Unfortunately, no matter how much he loved her; there were limits to his patience when it came to his daughter’s flightiness. She was thirty-one years old; she had to find an anchor.
This, Bertie felt, should come in the form of a man (although he would never dream of uttering this notion in front of his feminist wife).
But Sibyl didn’t allow herself to get close to men. Bertie found himself having the most unusual wish that his elder daughter could treat his sex the way his younger daughter did, taking them (quite terrifyingly frequently in Bertie’s opinion) and then leaving them with nary a thought.
Sibyl seemed, as with most anything, to find the most damaged men she could collect (quite terrifying infrequently in Mags’s opinion). Then she bent over backwards, turned herself inside and out and then twisted herself in knots to sort out all their troubles. And then, even though most of them would have probably laid down their lives for her, she scooted them on their way so some other woman could sort out their new problems of having lost the glory that was Sibyl.

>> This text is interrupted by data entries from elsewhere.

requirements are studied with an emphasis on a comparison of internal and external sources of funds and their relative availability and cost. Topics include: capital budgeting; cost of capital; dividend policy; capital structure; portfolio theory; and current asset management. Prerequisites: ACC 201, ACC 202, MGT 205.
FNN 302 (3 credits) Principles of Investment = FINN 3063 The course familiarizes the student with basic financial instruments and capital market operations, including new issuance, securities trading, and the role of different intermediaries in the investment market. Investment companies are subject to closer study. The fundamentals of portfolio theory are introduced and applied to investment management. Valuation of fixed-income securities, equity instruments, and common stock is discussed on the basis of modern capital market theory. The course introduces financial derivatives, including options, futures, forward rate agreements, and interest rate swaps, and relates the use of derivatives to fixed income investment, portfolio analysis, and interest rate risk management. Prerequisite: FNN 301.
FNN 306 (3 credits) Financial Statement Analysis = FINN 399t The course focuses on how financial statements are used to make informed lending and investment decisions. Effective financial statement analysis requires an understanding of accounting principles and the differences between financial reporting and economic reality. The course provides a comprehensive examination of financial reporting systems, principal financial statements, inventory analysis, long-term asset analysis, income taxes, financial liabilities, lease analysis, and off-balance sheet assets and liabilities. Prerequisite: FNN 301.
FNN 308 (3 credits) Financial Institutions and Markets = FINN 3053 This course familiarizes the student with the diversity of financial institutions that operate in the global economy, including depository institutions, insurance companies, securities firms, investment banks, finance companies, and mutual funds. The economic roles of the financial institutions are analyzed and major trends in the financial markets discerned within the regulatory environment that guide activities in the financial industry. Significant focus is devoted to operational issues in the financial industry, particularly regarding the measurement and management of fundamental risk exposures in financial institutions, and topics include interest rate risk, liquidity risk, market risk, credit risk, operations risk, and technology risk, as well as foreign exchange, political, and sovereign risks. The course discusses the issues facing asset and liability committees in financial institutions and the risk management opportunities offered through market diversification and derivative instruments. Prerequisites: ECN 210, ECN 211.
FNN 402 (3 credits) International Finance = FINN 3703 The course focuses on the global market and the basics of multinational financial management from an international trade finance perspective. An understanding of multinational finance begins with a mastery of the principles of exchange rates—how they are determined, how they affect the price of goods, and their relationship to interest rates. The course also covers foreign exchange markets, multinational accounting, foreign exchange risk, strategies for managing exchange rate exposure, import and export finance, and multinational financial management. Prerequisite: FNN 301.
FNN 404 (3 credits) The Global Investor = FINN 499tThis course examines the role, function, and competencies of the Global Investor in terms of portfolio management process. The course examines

“I’ve no idea, Daddy,” she’d answered his irate question, her voice small, so small he kicked himself for his sharp tone. “But I feel I need to be there. It’s the only place I’ve ever been truly happy and at peace.”
Now, how could a father argue with that?
Especially when that peace had been found mostly in his company and he knew exactly what she was talking about when it came to Brightrose Cottage.
They’d then argued about how, since there was no mortgage on the property, she could live there without paying. They’d won her over by explaining that Scarlett’s medical school would cost more than the house was even worth and they’d signed the deeds over to her.